Document extract:
----

Learn more about this calculator

A rental property pencils out on cap rate, but the wealth question is whether you'd be better off with the same capital in a low-cost index fund. Our calculator runs both side-by-side over your hold period, accounting for depreciation recapture, capital gains, and the leverage advantage of real estate.

Inputs: purchase price, down payment, rate, expected rent, vacancy, expenses, appreciation. Outputs: cap rate, cash-on-cash, IRR, after-tax wealth at sale, and the same cohort's wealth if invested in a 70/30 portfolio instead.

What this calculator covers

Use these as a quick scope check before you rely on the output.

  • Cap rate and cash-on-cash return
  • IRR over hold period with leverage
  • Depreciation and recapture modeling
  • Side-by-side comparison vs equity portfolio
  • Vacancy and expense ratio defaults by region

Frequently asked questions

How do cap rate, cash-on-cash return, and IRR differ?

Cap rate is the property's yearly net operating income divided by price, before debt. Cash-on-cash return compares annual cash flow after the mortgage with the cash you invested. IRR folds in cash flow, appreciation, debt paydown, taxes, and sale proceeds over the full hold period.

What expenses should I include before deciding if a rental cash-flows?

Include vacancy, maintenance, repairs, property management, insurance, property taxes, HOA dues, utilities you cover, leasing costs, and a reserve for bigger replacements. A deal that works only when those are zero is probably too tight.

----

Source data:
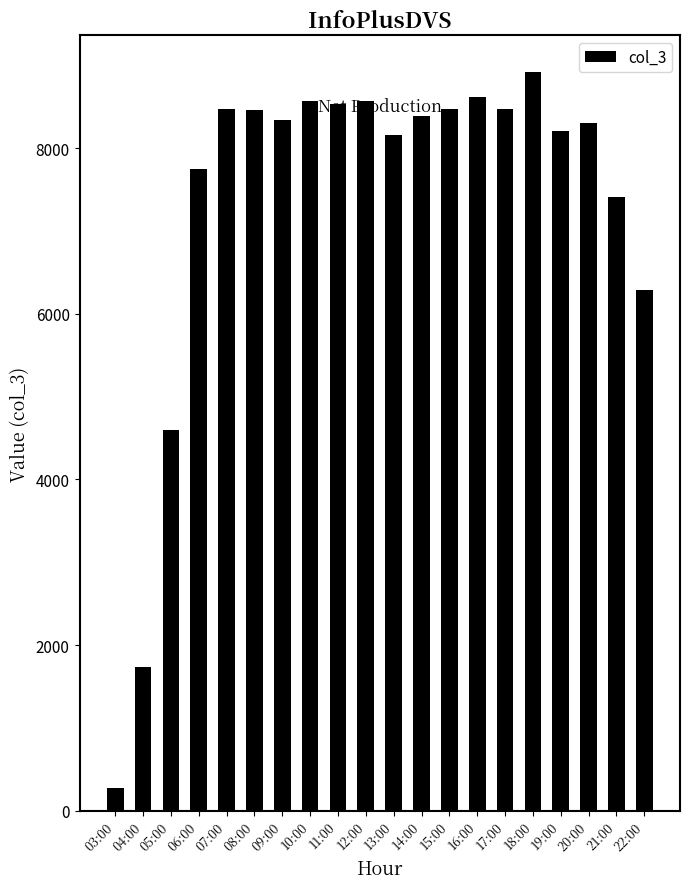

What is the ratio of the value at 04:00 to the value at 06:00?

0.2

----

Your tasks:
1 > Rewrite the rental calculator text from "Frequently asked questions" up to and including "a rental cash-flows?", replacing "net operating income" with "NOI".
2 > In the rental calculator text, what portfolio split is the rental compared against?
3 > Please continue the rental calculator text from its last sentence.

Answers to this exercise:
1 >
Frequently asked questions

How do cap rate, cash-on-cash return, and IRR differ?

Cap rate is the property's yearly NOI divided by price, before debt. Cash-on-cash return compares annual cash flow after the mortgage with the cash you invested. IRR folds in cash flow, appreciation, debt paydown, taxes, and sale proceeds over the full hold period.

What expenses should I include before deciding if a rental cash-flows?

2 > A 70/30 portfolio.

3 >
How do depreciation and recapture affect the return?

Depreciation can reduce taxable rental income while you own the property, but some of that benefit may be taxed back when you sell through depreciation recapture. The calculator estimates the tax effect, but a CPA should check the exact treatment.

Can rental losses offset my W-2 income?

Sometimes, but rental real estate is often treated as passive activity. Income, participation, and at-risk rules can limit the deduction, so model tax benefits conservatively and verify with a tax pro.

What makes a rental property too risky even if the return looks good?

Thin cash reserves, optimistic rent growth, no vacancy allowance, ignored repairs, a variable-rate loan, or one large expense wiping out a year of cash flow are warning signs. A good return should still work after stress-testing rent, vacancy, maintenance, and the sale price.